GOAL OF THE EXERCISE: For every record, reproduce the edit settings word for word, and leave the pictures out of your answer.

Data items
------------------------------------------------------------------------
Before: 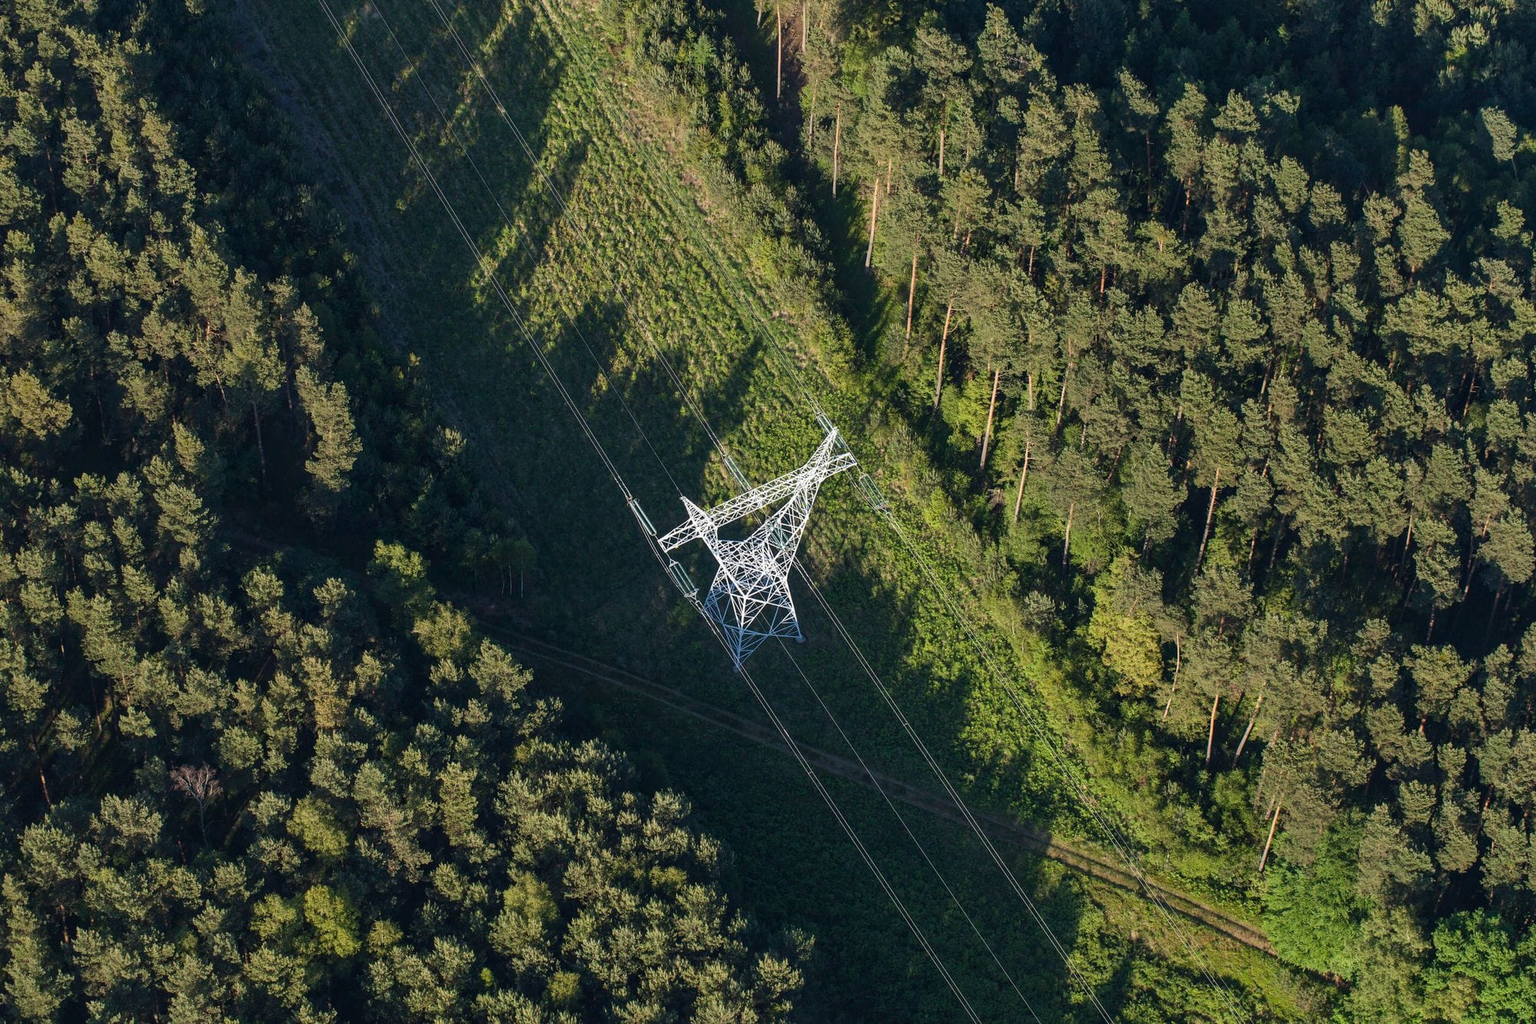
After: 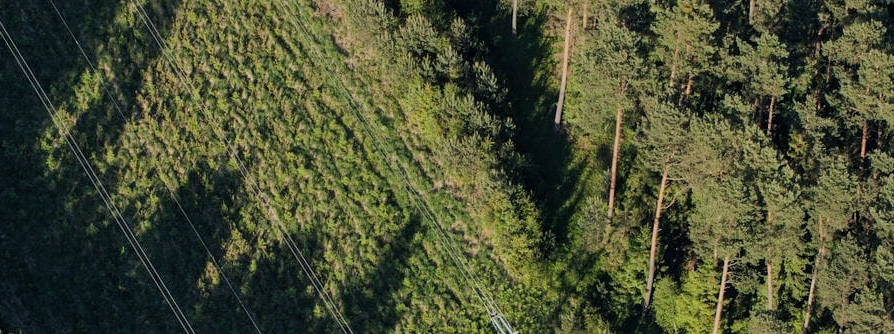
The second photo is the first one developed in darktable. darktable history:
crop: left 28.64%, top 16.832%, right 26.637%, bottom 58.055%
filmic rgb: black relative exposure -7.65 EV, white relative exposure 4.56 EV, hardness 3.61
------------------------------------------------------------------------
WRITTEN SOLUTION:
Before: 
After: 
The second photo is the first one developed in darktable. darktable history:
crop: left 28.64%, top 16.832%, right 26.637%, bottom 58.055%
filmic rgb: black relative exposure -7.65 EV, white relative exposure 4.56 EV, hardness 3.61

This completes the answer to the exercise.